Recursive search for inclusions

  1. Modify the file interpolator so that it searches recursively through all subdirectories of the directories on the search path to find inclusions.

  2. Explain why this is a bad idea.

Defining variables

Modify the file inclusion system so that users can pass in a Map containing name-value pairs and have these interpolated into the text of the files being loaded. To interpolate a value, the included file must use $$name$$.

Specifying markers

Modify the file inclusion system so that the user can override the inclusion comment markers. For example, the user should be able to specify that /*! and !*/ be used to mark inclusions. (This is often used in tutorials that need to show the inclusion markers without them being interpreted.)

Recursive inclusions

Modify the file interpolator to support recursive includes, i.e., to handle inclusion markers in files that are being included.
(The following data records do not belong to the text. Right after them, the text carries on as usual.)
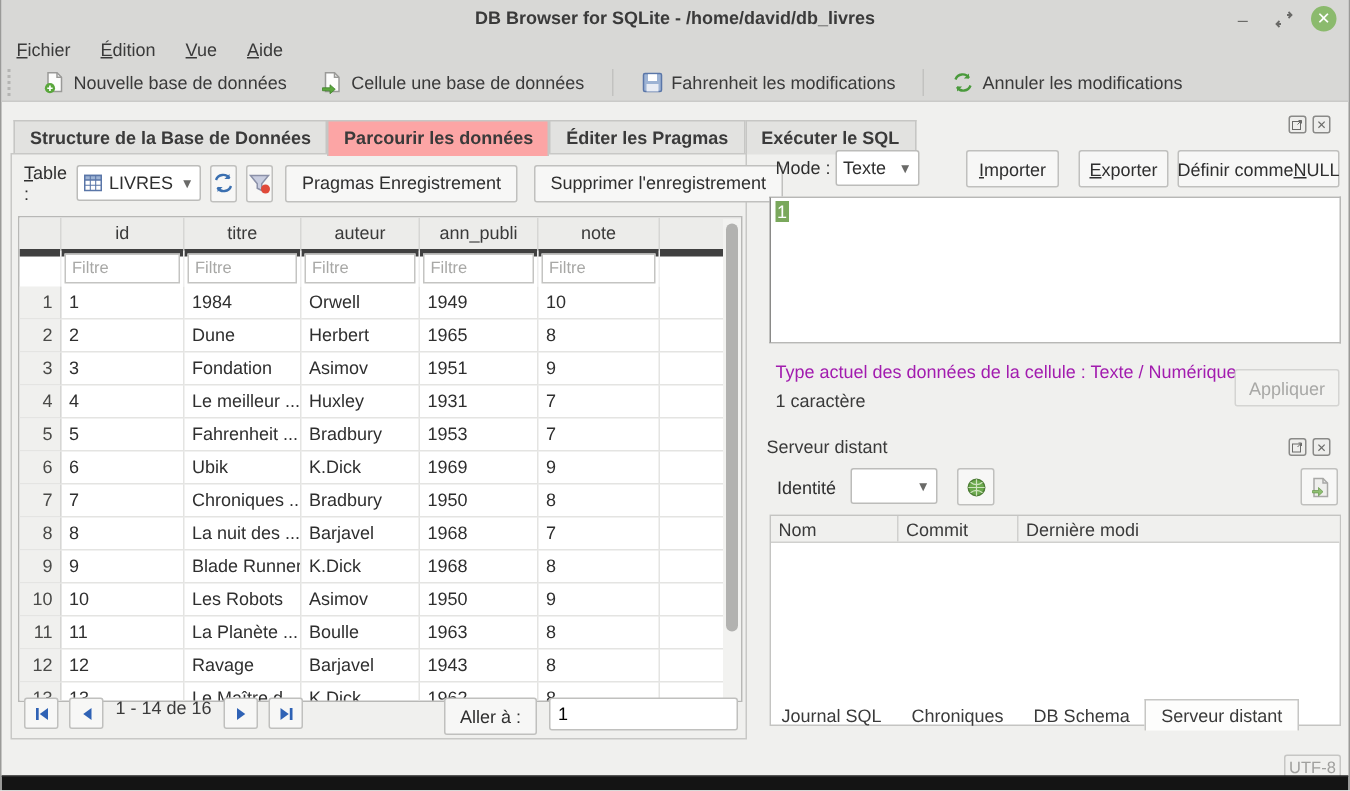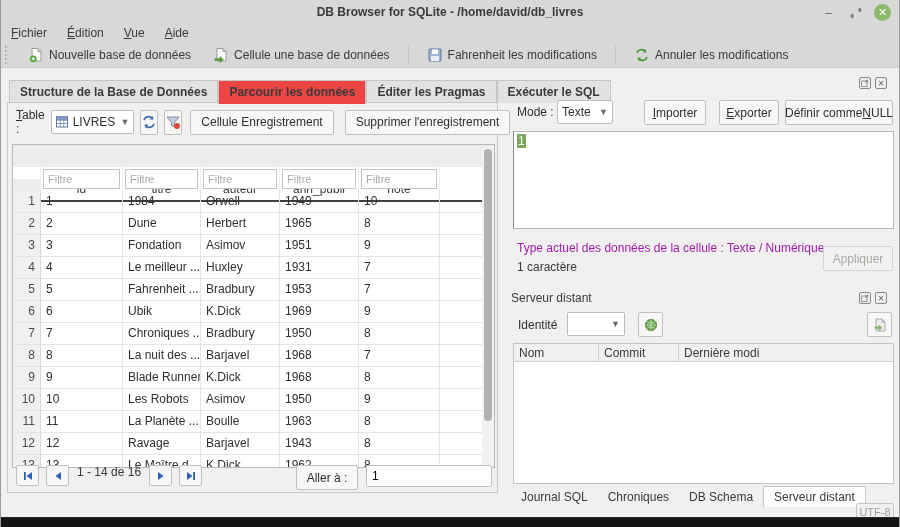--- a/index.html
+++ b/index.html
@@ -18,37 +18,37 @@
   #toolbar { position:absolute; left:0; top:42px; width:100%; height:26px; background:#d8d8d6; border-bottom:1px solid #cacac8; display:flex; align-items:center; gap:6px; padding-left:4px; }
   .tb-handle { width:5px; height:18px; border-left:2px dotted #b4b4b2; margin-right:4px; }
   .tb-btn { display:flex; align-items:center; gap:5px; padding:3px 8px; color:#3a3a3a; }
   .tb-sep { width:1px; height:18px; background:#c2c2c0; margin:0 4px; }
   .icon16 { width:16px; height:16px; display:inline-block; }
   .icon12 { width:12px; height:12px; display:inline-block; }
 
   
   #main-tabs { position:absolute; left:8px; top:80px; display:flex; height:23px;font-weight:bold; }
   .mtab { padding:4px 10px; background:#e2e2e0; border:1px solid #c6c6c4; border-bottom:none; color:#3a3a3a; white-space:nowrap; }
-  .mtab.active { background:#ef4444; position:relative; z-index:2; height:24px; }
+  .mtab.active { background:#fca5a5; position:relative; z-index:2; height:24px; }
   #browse-box { position:absolute; left:6px; top:102px; width:491px; height:391px; border:1px solid #c8c8c6; background:#f0f0ee; }
   #browse-controls { position:absolute; left:0; top:5px; width:100%; height:28px; display:flex; align-items:center; }
   #table-label { margin-left:8px; margin-right:6px; }
   .combo { display:flex; align-items:center; background:#fff; border:1px solid #bcbcba; border-radius:2px; height:24px; padding:0 4px; gap:5px; }
   #table-combo { width:116px; }
   .combo .chev { margin-left:auto; color:#6a6a68; font-size:9px; }
   .sq-btn { width:25px; height:25px; background:#f7f7f6; border:1px solid #c0c0be; border-radius:2px; display:flex; align-items:center; justify-content:center; margin-left:6px; }
   .push-btn { height:25px; background:#f7f7f6; border:1px solid #c0c0be; border-radius:2px; padding:0 10px; display:flex; align-items:center; color:#2f2f2f; white-space:nowrap; }
   #new-record-btn { margin-left:8px; }
   #delete-record-btn { margin-left:11px; }
 
   
   #grid { position:absolute; left:4px; top:41px; width:483px; height:324px; border:1px solid #b8b8b6; background:#fff; overflow:hidden; }
   .gr { display:grid; grid-template-columns:28px 82px 78px 79px 79px 81px 1fr; }
   .gh { height:22px; background:#ececea; }
-  .gh .td { border-right:1px solid #d6d6d4; border-bottom:2px solid #404040; text-align:center; line-height:21px; color:#3a3a3a;margin-top:34px; }
+  .gh .td { border-right:1px solid #d6d6d4; border-bottom:5px solid #404040; text-align:center; line-height:21px; color:#3a3a3a; }
   .gf { height:24px; }
   .gf .td { padding:2px; border-right:1px solid #eee; }
   .gf input { width:100%; height:100%; border:1px solid #c4c4c2; padding:0 4px; font:11px "Liberation Sans",sans-serif; color:#2f2f2f; background:#fff; }
   .gf input::placeholder { color:#a8a8a6; }
   .tr { height:22px; }
   .tr .td { border-right:1px solid #e4e4e2; border-bottom:1px solid #e4e4e2; padding:0 5px; line-height:21px; white-space:nowrap; overflow:hidden; }
   .tr .rownum { background:#f0f0ee; text-align:right; color:#4a4a48; border-right:1px solid #d6d6d4; }
   .gh .rownum { background:#ececea; }
   .td.c-fill { border-right:none; }
   #grid-scrollbar { position:absolute; right:0; top:1px; width:12px; height:322px; background:#f2f2f0; }
@@ -84,21 +84,21 @@
   #rs-icons { left:858px; top:292px; }
   #identity-label { position:absolute; left:517px; top:318px; }
   #identity-combo { position:absolute; left:566px; top:312px; width:58px; }
   #identity-settings { position:absolute; left:631px; top:312px; }
   #clone-db-btn { position:absolute; left:860px; top:312px; }
   #remote-table { position:absolute; left:512px; top:343px; width:381px; height:141px; border:1px solid #c4c4c2; background:#fff; }
   #remote-head { display:grid; grid-template-columns:85px 80px 80px 1fr; height:18px; background:#f0f0ee; border-bottom:1px solid #d0d0ce; }
   #remote-head .td { border-right:1px solid #d0d0ce; padding:1px 5px; color:#3a3a3a; white-space:nowrap; overflow:hidden; line-height:16px; }
   #remote-head .td:last-child { border-right:none; }
 
-  #bottom-tabs { position:absolute; left:510px; top:486px; display:flex; height:21px; align-items:flex-end; }
+  #bottom-tabs { position:absolute; left:510px; top:466px; display:flex; height:21px; align-items:flex-end; }
   .btab { padding:3px 10px; color:#3a3a3a; white-space:nowrap; }
   .btab.active { background:#fdfdfc; border:1px solid #c6c6c4; border-bottom:none; }
   #encoding-btn { position:absolute; left:855px; top:503px; width:38px; height:17px; border:1px solid #c6c6c4; border-radius:2px; display:flex; align-items:center; justify-content:center; color:#a0a09e; font-size:11px; background:#f0f0ee; }
   #taskbar { position:absolute; left:0; bottom:0; width:100%; height:10px; background:#141414; border-top:1px solid #2a2a2a; }
   u { text-decoration:underline; }
 </style>
 </head>
 <body>
 
 <div id="window">
@@ -190,21 +190,21 @@
             <path d="M13 10a5 5 0 0 1-9 1" fill="none" stroke="#3a6fb0" stroke-width="1.6"></path>
             <path d="M4 14v-3.4h3.4z" fill="#3a6fb0"></path>
           </svg>
       </div>
       <div class="sq-btn">
         <svg class="icon16" viewBox="0 0 16 16">
             <path d="M2 3h12L9.5 8.5V13l-3-1.5V8.5z" fill="#c8cde0" stroke="#8a90a8"></path>
             <circle cx="12" cy="12" r="3" fill="#e04a3a"></circle>
           </svg>
       </div>
-      <div class="push-btn" id="new-record-btn">Cellule Enregistrement</div>
+      <div class="push-btn" id="new-record-btn">Pragmas Enregistrement</div>
       <div class="push-btn" id="delete-record-btn">Supprimer l'enregistrement</div>
     </div>
 
     <div id="grid">
       <div class="gr gh">
         <div class="td rownum"></div>
         <div class="td">id</div>
         <div class="td">titre</div>
         <div class="td">auteur</div>
         <div class="td">ann_publi</div>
Be sure to check for the case of infinite includes.

Slicing files

Write a function that reads a JavaScript source file containing specially-formatted comments like the ones shown below and extracts the indicated section.

const toBeLeftOut = (args) => {
  console.log('this should not appear')
}

// <keepThis>
const toBeKept = (args) => {
  console.log('only this function should appear')
}
// </keepThis>

Users should be able to specify any tag they want, and if that tag occurs multiple times, all of the sections marked with that tag should be kept. (This is the approach we took for this book instead of file interpolation.)